E-Dribble

From Techdrivein.com:

Top Six Google Chrome Extensions for a Much Secure Browsing Experience

At first, I thought he forgot a word there, but after looking at his suggestions, I’m more inclined to believe that he couldn’t decide between “Much the same Secure Browsing” or “Much false sense that you are Secure Browsing”

Here’s his suggestions for protecting yourself from the villains that reside on the web:

1) Web of Trust: Because anonymous people telling you whether the site you are visiting is safe or not can not be manipulated by malicious entities.
2) McAfee Site Advisor: Favorite quote FTFA – “…you can definitely rely on ratings by McAfee for the most part.”
3) KB SSL Enforcer: Because such an incredible amount of data theft goes on due to unencrypted web page viewing.
4) Flash Block: So few attacks are based on flash apps, that you would call this more of an adblock than a security measure.
5) Last Pass: Finally something we need for these browsers that don’t store passwords.  Wait…. what?
6) View Thru: Discover where shortened URL’s really direct you.  We’ve seen malicious files on the most trusted of sites and servers, so seeing the URL doesn’t help as much as you think it would.

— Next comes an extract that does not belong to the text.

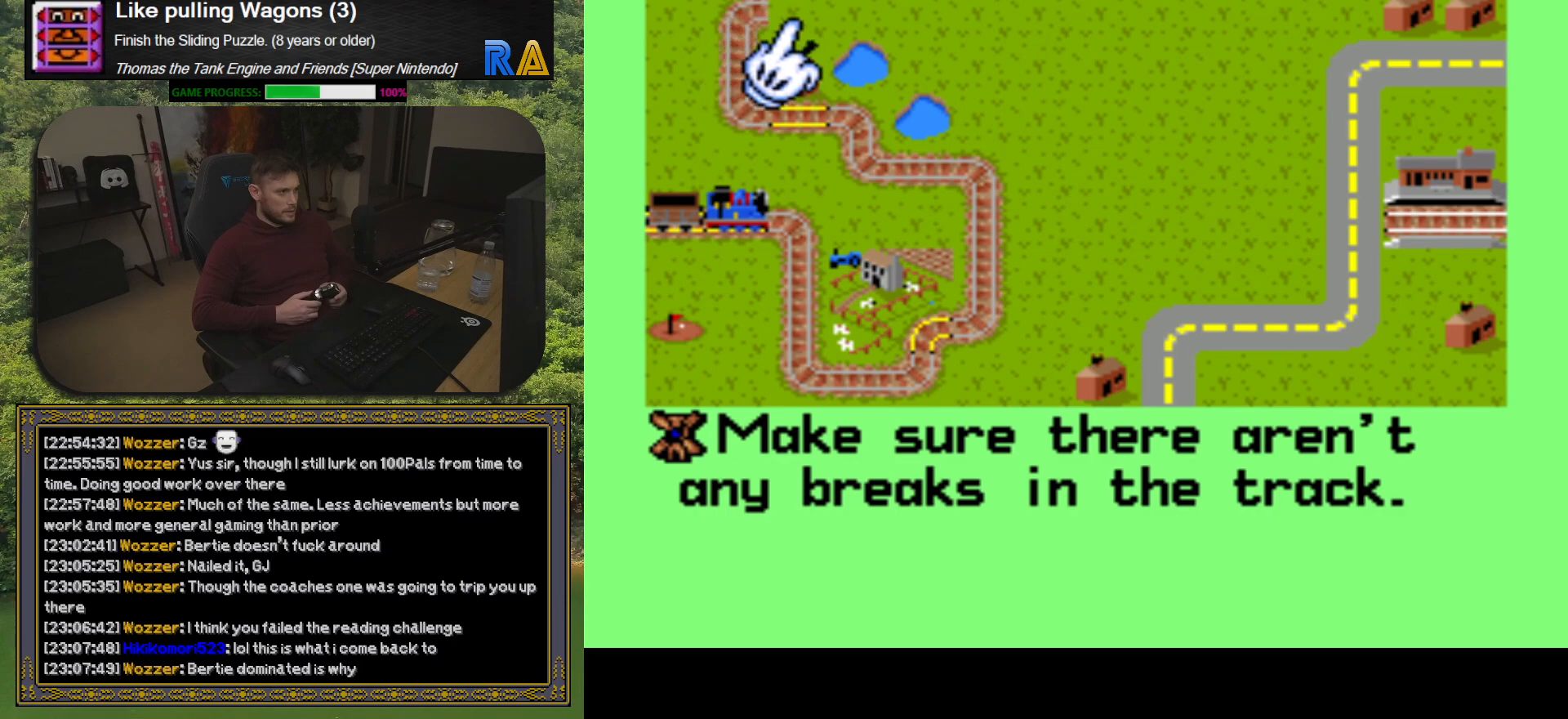
{"buttons": [], "button_events": [[233, "A", "down"], [367, "A", "up"]]}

I’m not giving the author a hard time about his choices.  Instead, I’m pointing out the fact that there are so few decent security addons for Chrome that he had to choose these.  Let me explain with a single picture:

This picture gives you a pretty good idea of the most dangerous aspect of browsing the web.  Visiting techdrivein.com results in 14 different domains trying to execute javascript on my computer. That’s the thing about javascript.  It’s payload can be delivered from any domain, not just the one you’re visiting.  The most popular methods of malicious infection on the web utilizes javascript to accomplish it’s task, whatever it may be.  Asking nameless people(or McAfee, of all companies) if they trust a website, blocking a flash app and browsing a site via a non-signed SSL connection is going to do you absolutely no good if the site is indeed reputable, but has had it’s code hijacked with a malicious script via either XSS, Iframe, or other method.

I tried using Chrome a little while ago, but due to it’s lack of ad and javascript blocking addons, I wasn’t willing to make the transition.  The very simple fact of the matter is that aside from user ignorance and stupidity, javascript is the single most dangerous aspect of browsing websites.

If you’re concerned enough about security to use any of the addons above, you shouldn’t be using Chrome.